──────── Entries provided ────────
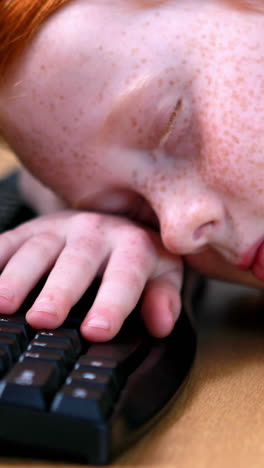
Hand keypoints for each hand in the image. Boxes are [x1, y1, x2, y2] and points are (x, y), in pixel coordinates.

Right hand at [0, 210, 182, 340]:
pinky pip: (7, 243)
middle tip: (42, 320)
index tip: (97, 331)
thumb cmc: (134, 257)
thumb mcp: (161, 273)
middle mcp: (93, 232)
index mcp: (131, 245)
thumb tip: (161, 324)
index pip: (125, 273)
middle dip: (59, 290)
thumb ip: (163, 297)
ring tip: (3, 305)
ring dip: (17, 277)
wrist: (109, 220)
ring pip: (36, 250)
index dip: (112, 302)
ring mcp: (57, 228)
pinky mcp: (29, 230)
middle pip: (76, 260)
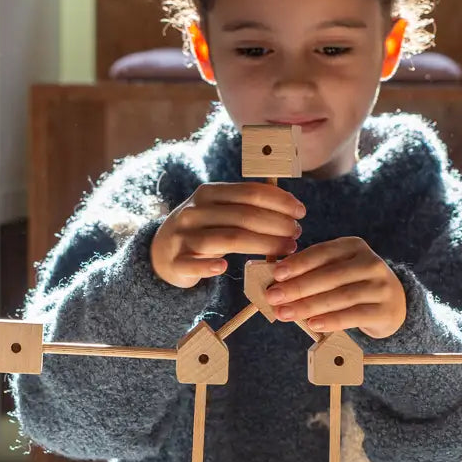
────────
== Brief ==
Reproduce, exactly and with no pictures, the lines from the line containing "middle mcp: (93, 232)" through the closing line of the data above, keeping both ends.

== Written response ==
middle mcp: (93, 232)
index mcp: (131, 245)
thumb tip: (161, 324)
index pip: (125, 273)
middle dip: (59, 290)
thumb ip: (163, 297)
ring tip: (3, 305)
ring dip: (17, 277)
wrist: (109, 220)
ring pip: (36, 250)
index dip: (112, 302)
ring mcp: (57, 228)
pinky mcp: (29, 230)
middle pip: (76, 260)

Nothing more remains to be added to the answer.